Teks Latihan →
'''

Kegiatan rakernis ini akan berlangsung dalam dua hari yakni senin dan selasa, 26-27 Oktober 2020.
Jaksa Agung RI, ST. Burhanuddin menyampaikan apresiasi kepada seluruh jajaran Bidang Pidsus atas keseriusan dan dedikasinya dalam menjalankan tugas di tengah pandemi Covid-19 secara konsisten dan sungguh-sungguh.
“Seraya, saya juga tidak henti-hentinya ingin mengingatkan kepada seluruh jajaran, agar tetap mengutamakan kesehatan dengan senantiasa disiplin menjalankan protokol kesehatan. Untuk itu, saya minta segenap pimpinan di Bidang Pidsus agar senantiasa memastikan ketersediaan fasilitas dalam penerapan protokol kesehatan sebagaimana yang diharapkan, terutama fasilitas yang mendukung tetap optimalnya pelaksanaan penanganan perkara di tengah pendemi ini,”jelas Burhanuddin.

'''

[Entri data tersimpan]
'''

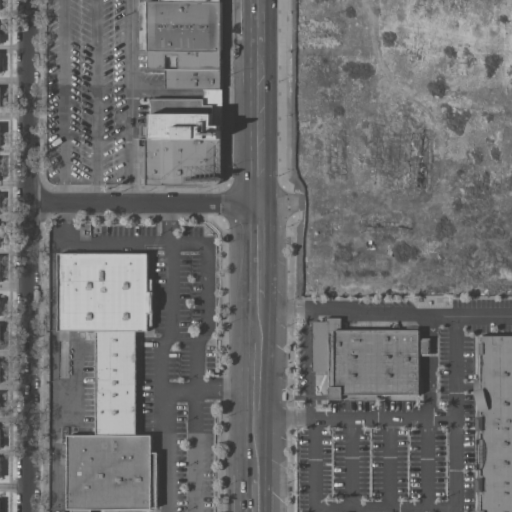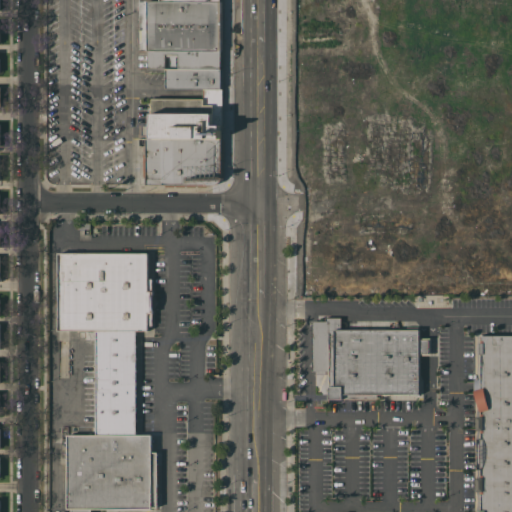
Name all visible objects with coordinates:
building: (202, 0)
building: (0, 4)
road: (258, 4)
building: (182, 24)
building: (0, 31)
building: (183, 41)
road: (14, 46)
building: (186, 58)
building: (193, 78)
road: (14, 79)
building: (0, 95)
building: (0, 101)
road: (64, 101)
road: (97, 101)
road: (132, 102)
road: (258, 106)
building: (187, 116)
building: (0, 134)
building: (0, 140)
building: (184, 140)
building: (183, 161)
building: (0, 167)
building: (0, 203)
road: (163, 204)
road: (64, 222)
road: (171, 222)
building: (85, 225)
building: (0, 234)
road: (27, 255)
road: (258, 258)
building: (0, 269)
building: (0, 307)
road: (284, 310)
road: (410, 313)
building: (109, 325)
building: (0, 336)
road: (257, 350)
building: (366, 359)
building: (367, 359)
road: (309, 364)
building: (0, 371)
road: (163, 374)
building: (109, 378)
road: (227, 389)
road: (180, 390)
road: (257, 403)
road: (428, 410)
road: (455, 413)
road: (284, 418)
road: (383, 418)
building: (495, 422)
building: (493, 423)
building: (0, 427)
building: (0, 438)
road: (257, 447)
road: (351, 462)
road: (389, 463)
building: (0, 466)
building: (112, 471)
road: (257, 494)
building: (0, 505)
road: (344, 506)
road: (56, 509)
road: (416, 509)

'''

Ketentuan Tugas → Tulis ulang bagian teks tentang rakernis Bidang Pidsus mulai dari "Kegiatan rakernis ini" sampai dengan "konsisten dan sungguh-sungguh.", dan ganti "Jaksa Agung RI" dengan "Jaksa Agung Republik Indonesia". Entri data tersebut tidak diperlukan.

Jawaban Tugas →
Kegiatan rakernis ini akan berlangsung dalam dua hari yakni senin dan selasa, 26-27 Oktober 2020.
Jaksa Agung Republik Indonesia, ST. Burhanuddin menyampaikan apresiasi kepada seluruh jajaran Bidang Pidsus atas keseriusan dan dedikasinya dalam menjalankan tugas di tengah pandemi Covid-19 secara konsisten dan sungguh-sungguh.